__DOCUMENT SEGMENT__
## Begin

I do like the way that imperial scales offer so many different length lines to read, I find this helps me locate the measurement quickly, but who's to say that in time I wouldn't be able to read the metric just as easily with some practice. But something tells me that it will be a while before we make "the switch" besides what would I do with the part of my brain hardwired to know what a heavy nine sixteenths looks like?

Wednesday, May 20, 2009

Good Fences

I have had an email exchange with Jameel Abraham that brought to mind an old story. Jameel is a maker of exquisite Ouds. If you have not seen them, you simply must. Visit Khalaf Oud Luthiery Blog

In our exchange, I was reminded of my time in New York City, when I shared a tiny storefront space with a guitar maker. It was as I jealously watched my shopmate, Justin Gunn, craft his arch top guitars with his hand tools in a 10'X10' workspace that I realized that I had to find my own answer to my desire to make an enduring object of beauty and value in wood with the tools that I loved using. It was in this small space that I made my first chair.

It was also in this space that I met Eddie Boros. Eddie was a fixture in the East Village, living in the apartment where he was born (until his death in 2007) and making art the only way he knew how, out of the refuse of the city streets. Eddie created the tower of toys that you may have seen on the beginning sequence of NYPD Blue. He was a real character, like one of the Bowery Boys, only in sandals and a string of pearls.



I got to be friends with Eddie as he would visit our shop, he even made me the sculpture that you see in the image. Eddie was the real deal. He made things with a natural ease that most artists would kill for, imaginative and complex yet simple. When he asked me what I'd like, I said that I thought my wife would like a horse. A couple of weeks later he brought this work to me. He said that he couldn't figure out how to finish it, so he made a worker perpetually toiling on it. He made this with a few dull tools and a bottle of glue. It's a prized possession. If I could make sculpture like this, I would.

## End

__RECORDED INFORMATION__

## Begin

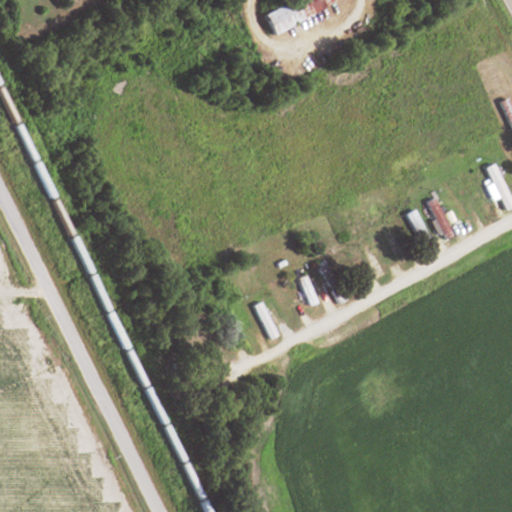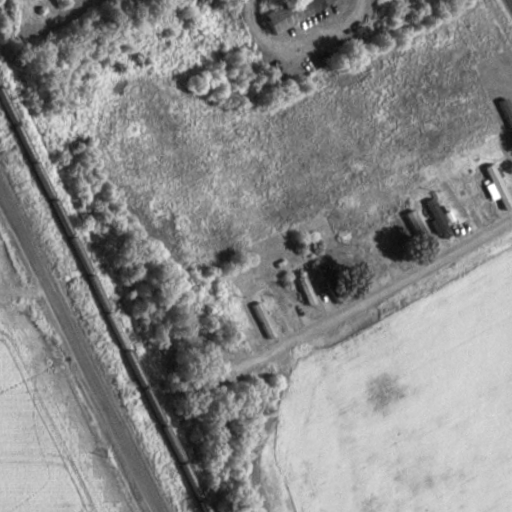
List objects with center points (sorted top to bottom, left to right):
road: (510, 3)
building: (285, 11)
road: (300, 40)
building: (491, 187)
building: (413, 232)
building: (368, 263)
building: (340, 266)
building: (323, 282)
building: (300, 290)
road: (19, 291)
road: (362, 300)
railway: (101, 305)
building: (259, 321)
building: (237, 330)
road: (74, 361)
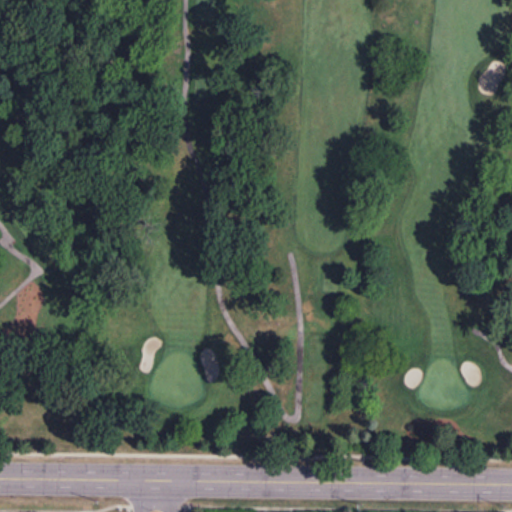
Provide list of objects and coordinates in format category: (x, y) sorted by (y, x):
building: (106, 0)
park: (256, 239)
road: (33, 263)
road: (220, 301)
road: (508, 367)
road: (255, 479)
road: (134, 495)
road: (169, 495)
park: (61, 507)
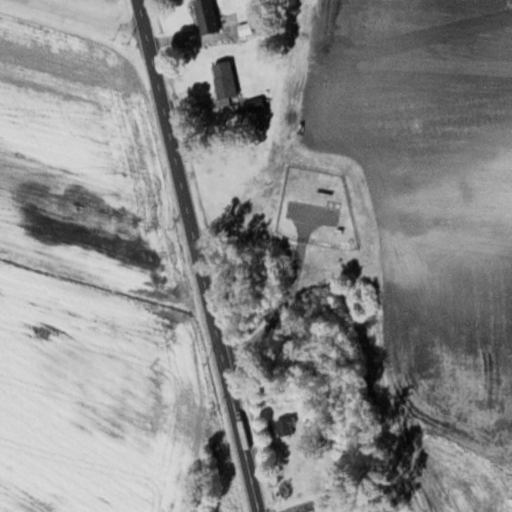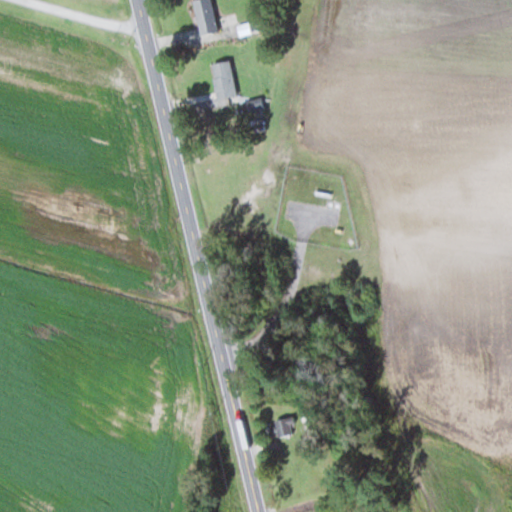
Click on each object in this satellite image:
building: (203, 16)
building: (222, 79)
road: (198, 256)
building: (283, 426)
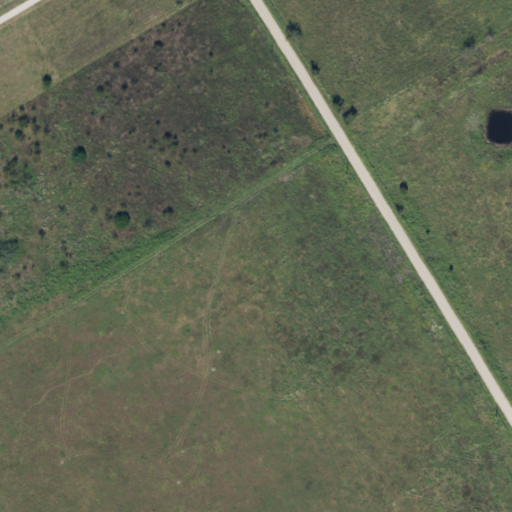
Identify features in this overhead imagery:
road: (383, 209)
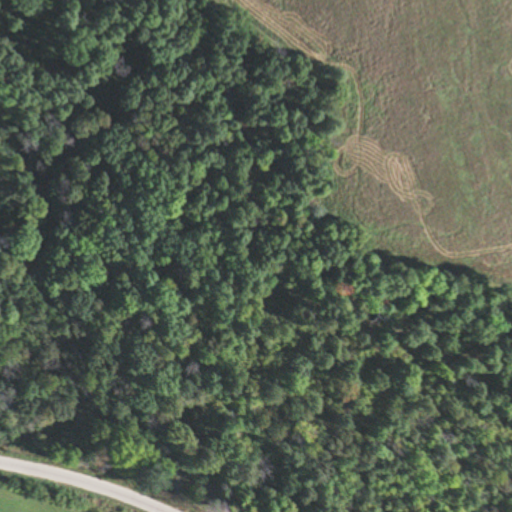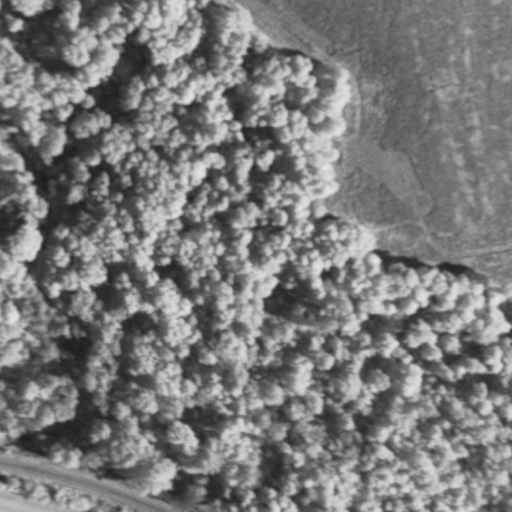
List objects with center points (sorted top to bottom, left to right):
crop: (411, 124)
road: (80, 484)
crop: (56, 495)
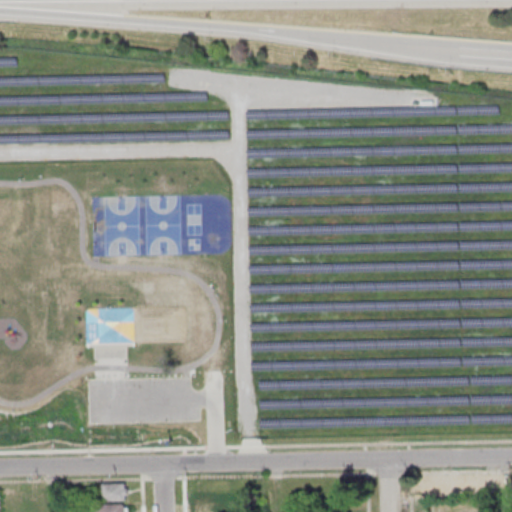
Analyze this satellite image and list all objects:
road: (223, 29)
road: (479, 52)
road: (286, 88)
road: (118, 150)
road: (62, 180)
park: (137, 224)
park: (248, 254)
road: (94, 259)
road: (240, 273)
building: (96, 309)
park: (109, 324)
road: (187, 383)
parking lot: (143, 401)
road: (153, 402)
road: (214, 416)
road: (256, 446)
road: (182, 450)
road: (138, 451)
road: (449, 457)
road: (182, 462)
road: (274, 462)
road: (139, 463)
road: (80, 465)
road: (91, 478)
building: (440, 484)
road: (387, 485)
road: (161, 488)
building: (115, 489)
building: (115, 492)
road: (141, 492)
road: (183, 492)
road: (366, 492)
road: (409, 492)
building: (0, 496)
building: (217, 505)
building: (216, 506)
building: (111, 507)
building: (113, 507)
building: (69, 509)
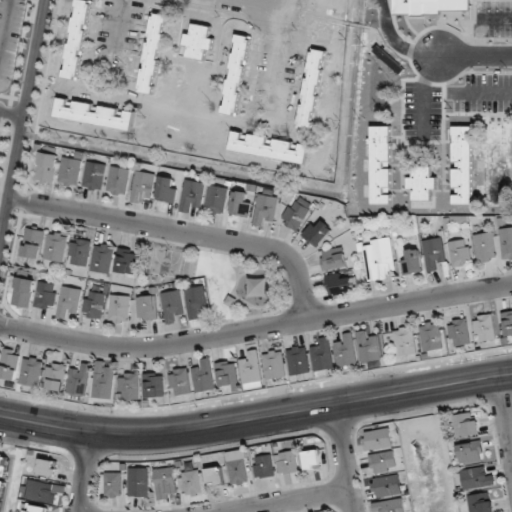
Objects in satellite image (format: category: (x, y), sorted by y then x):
road: (252, 3)
building: (432, 6)
building: (432, 6)
building: (77, 39)
building: (78, 39)
building: (199, 41)
building: (199, 42)
building: (153, 53)
building: (153, 53)
road: (474, 55)
building: (236, 74)
building: (237, 75)
building: (311, 89)
building: (312, 89)
building: (95, 113)
road: (11, 114)
building: (95, 114)
road: (21, 121)
building: (269, 147)
building: (270, 147)
building: (381, 164)
building: (382, 165)
building: (463, 165)
building: (463, 165)
building: (48, 167)
building: (71, 171)
building: (95, 176)
building: (119, 180)
building: (422, 183)
building: (423, 184)
building: (144, 186)
building: (168, 189)
building: (192, 195)
building: (217, 199)
building: (242, 203)
building: (266, 207)
building: (296, 214)
road: (182, 231)
building: (317, 233)
building: (33, 243)
building: (506, 245)
building: (56, 247)
building: (485, 247)
building: (79, 252)
building: (434, 253)
building: (460, 253)
building: (103, 258)
building: (334, 259)
building: (379, 259)
building: (127, 261)
building: (412, 261)
park: (220, 278)
building: (340, 283)
building: (23, 292)
building: (46, 295)
building: (70, 301)
building: (196, 302)
building: (94, 305)
building: (172, 307)
building: (147, 308)
building: (119, 309)
building: (508, 323)
road: (256, 328)
building: (485, 328)
building: (460, 332)
building: (432, 336)
building: (406, 341)
building: (369, 348)
building: (346, 349)
building: (323, 354)
building: (300, 363)
building: (10, 364)
building: (275, 364)
building: (252, 370)
building: (32, 372)
building: (227, 374)
building: (204, 376)
building: (56, 377)
building: (80, 382)
building: (180, 382)
building: (105, 383)
building: (155, 385)
building: (130, 386)
road: (509, 404)
road: (256, 418)
building: (467, 425)
building: (379, 439)
building: (472, 452)
building: (313, 460)
building: (288, 462)
building: (385, 462)
building: (265, 466)
building: (46, 467)
building: (238, 467)
building: (3, 476)
building: (216, 476)
building: (3, 477)
building: (477, 478)
building: (139, 482)
building: (165, 483)
building: (193, 483)
building: (114, 484)
building: (388, 486)
building: (45, 492)
road: (263, 492)
road: (292, 502)
building: (481, 503)
building: (390, 506)
building: (37, 509)
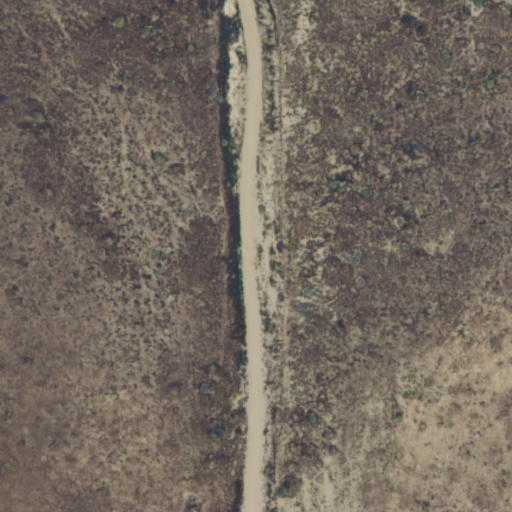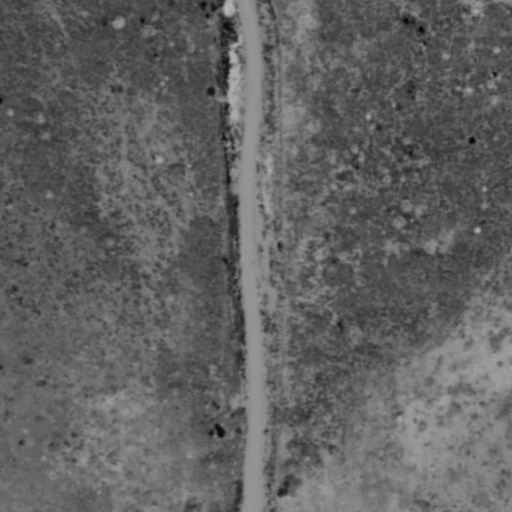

## End

__TASK A__
Condense the paragraph of the woodworking blog post that begins "It was also in this space that I met Eddie Boros" into a short bulleted list that keeps its main facts.
__TASK B__
Extend the woodworking blog post with a few more sentences, starting right after "If I could make sculpture like this, I would."

__REPLY A__
- The author met Eddie Boros in the shared storefront space.
- Eddie was a fixture in the East Village and lived in the apartment where he was born until his death in 2007.
- He made art from refuse found on the city streets.
- He created the tower of toys seen in the opening sequence of NYPD Blue.
- He was a real character, like one of the Bowery Boys, but wore sandals and a string of pearls.

__REPLY B__
But back to my story, one day Eddie came into the shop to find my shopmate Justin playing around on my small lathe. He berated Justin for toying around with this "dangerous" tool. He turned to me and said, "It's ok for you, you're like a carpenter, a fence builder, he's an artist!"

Perhaps it seems strange, because their work is so different, but when I look at Jameel's Ouds or Eddies horse, I have a similar feeling, perhaps it's the humbling presence of art, or maybe just the burning need to build a fence.

In Praise of Cherry

There are three chairs in my shop waiting to go out and a flurry of oiling and rubbing happening to get them ready. Each time that the oil hits the cherry, it glows a bit deeper and richer, which is good fun (although rubbing the oil off is another matter!). While building these chairs, I couldn't resist placing the lovely inclusions and markings in prominent places. I've talked before about the difference between designing for a painted piece and one left natural. In my book, they both have their strong suits, but in this case, I have had a lot of fun leaning on the appearance of the wood to accent the design. Below is the front right leg of the rocker that I am crating up tomorrow.


It's like a little painting! Of course, the other desirable aspect of working with cherry is the color and patina that only time can truly bring. The photo above and the two below are a timeline of the color shift. I made the chair above a few months ago, the one below has been finished for about 5 weeks and the third is about 1 week old. The longer that the cherry is left unoiled and exposed to the air, the quicker it seems to take the color, although, in time, it all seems to even out.

Quite a difference from the first image to the third. The photos also highlight some more of the lovely markings that I've been coming across while finishing the chairs.

Below is one that I came across under one of the arms. Just like in painting, I believe that you can't finish what you aren't looking at, so I spend a lot of time contorting myself to see the areas that oil just loves to pool in.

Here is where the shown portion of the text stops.